Infrastructure Bulk Import

vCloud Automation 6.1 now allows you to bulk import your existing infrastructure into vCAC’s management, with the help of CSV files. Although you could also import brownfield environments in 6.0.x using the infrastructure organizer, things would get complicated when you would try to import a lot of machine with multiple owners to multiple business groups. The bulk import tool comes to simplify all of that, and generates a much simpler importing flow for the end user / admin.

vCloud Automation Center CLI

vcaccli

vCAC CLI

This version of vCAC comes built in with a little tool called vCAC-CLI. It’ll help you do some rest operations on vCAC with ease, and allow you to get well formatted JSON responses when you perform GET operations. This tool is not ‘CloudClient’ as some of you may or may not know, but more of a vCAC cURL tool.
The tool is Java based, so you can use it from any client OS (Mac / Windows / Linux). You can download the vCAC-CLI tool directly from the vCAC Appliance.
Expect some more in-depth posts about this one later on.

vCloud Automation Center API

The fruits of the vCAC 6.0.x API have ripened and the vCloud Automation Center 6.1 exposes a fully blown Rest APIs accessible even without the help of our friend vCO !

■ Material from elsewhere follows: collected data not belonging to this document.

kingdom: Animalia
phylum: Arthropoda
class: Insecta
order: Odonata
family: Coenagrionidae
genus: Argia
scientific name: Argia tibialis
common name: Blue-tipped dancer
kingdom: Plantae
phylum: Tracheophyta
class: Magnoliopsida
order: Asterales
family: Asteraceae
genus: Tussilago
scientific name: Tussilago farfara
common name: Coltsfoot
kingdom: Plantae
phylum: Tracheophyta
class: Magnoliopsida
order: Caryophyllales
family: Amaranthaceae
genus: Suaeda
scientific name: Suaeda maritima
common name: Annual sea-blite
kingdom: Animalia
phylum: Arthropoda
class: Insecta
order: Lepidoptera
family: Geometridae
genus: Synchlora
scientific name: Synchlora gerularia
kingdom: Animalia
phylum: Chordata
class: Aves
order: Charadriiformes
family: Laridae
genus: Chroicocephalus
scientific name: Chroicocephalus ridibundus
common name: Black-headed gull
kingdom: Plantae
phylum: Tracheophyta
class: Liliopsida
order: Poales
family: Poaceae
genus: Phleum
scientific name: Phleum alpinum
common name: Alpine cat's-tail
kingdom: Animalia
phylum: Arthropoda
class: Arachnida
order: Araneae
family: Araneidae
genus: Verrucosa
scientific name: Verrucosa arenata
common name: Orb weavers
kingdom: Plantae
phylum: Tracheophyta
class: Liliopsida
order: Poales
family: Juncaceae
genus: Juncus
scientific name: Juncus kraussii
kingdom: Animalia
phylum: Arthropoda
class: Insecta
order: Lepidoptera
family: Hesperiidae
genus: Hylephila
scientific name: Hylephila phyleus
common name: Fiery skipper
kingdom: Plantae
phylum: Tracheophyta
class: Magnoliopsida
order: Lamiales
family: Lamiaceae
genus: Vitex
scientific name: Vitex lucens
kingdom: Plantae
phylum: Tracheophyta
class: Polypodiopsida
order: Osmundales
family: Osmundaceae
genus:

XaaS & Dynamic Types Plugin

vCO 5.5.2 Dynamic Types plugin should now be in full sync with vCAC 6.1, allowing for users to create any vCO inventory item (and thus, a vCAC ASD item) off of services equipped with external REST/SOAP APIs … I’ll be fiddling with these capabilities soon, so expect some interesting updates in the posts to come. Meanwhile, you can check out this few guides at vCOTeam.Info to get your game going on new XaaS options and capabilities!

Downloads

vRealize Air Announced

vRealize Air had been just announced at VMworld 2014 as a suite of new services that will be available in a SaaS model, this brings very interesting news to our customers.
vRealize Air Automation, is the name for our offering of vCAC-as-a-Service in a SaaS operating model. So Instead of deploying cloud management solutions on premise, you will now be able to consume vCAC’s great IaaS & XaaS services – As A Service, from the Cloud! I think that’s a good pun by the way.
So with vRealize Air Automation, you will be able to connect your private cloud & public cloud, both to a single seamless management platform, that you don’t need to deploy, just consume, off of a vRealize Air Automation instance located on vCloud Air.
Currently, the solution is open for beta registration at vrealizeair.vmware.com. So go right ahead and register!

Currently, vRealize Air runs the latest vCAC version (not yet GA available), and i’m pretty sure that with vCAC on a SaaS platform it will always have the most up to date features, and capabilities of the product.  That way, you won’t need to upgrade your local premise vCAC , and will now be able to always have the latest and greatest stuff.

Personally, i’m very excited about this announcement and solution, and I will be actively helping promoting it, and get our users and customers to consider consuming vCAC on a SaaS model. Expect to hear more about my personal involvement on this great new platform soon.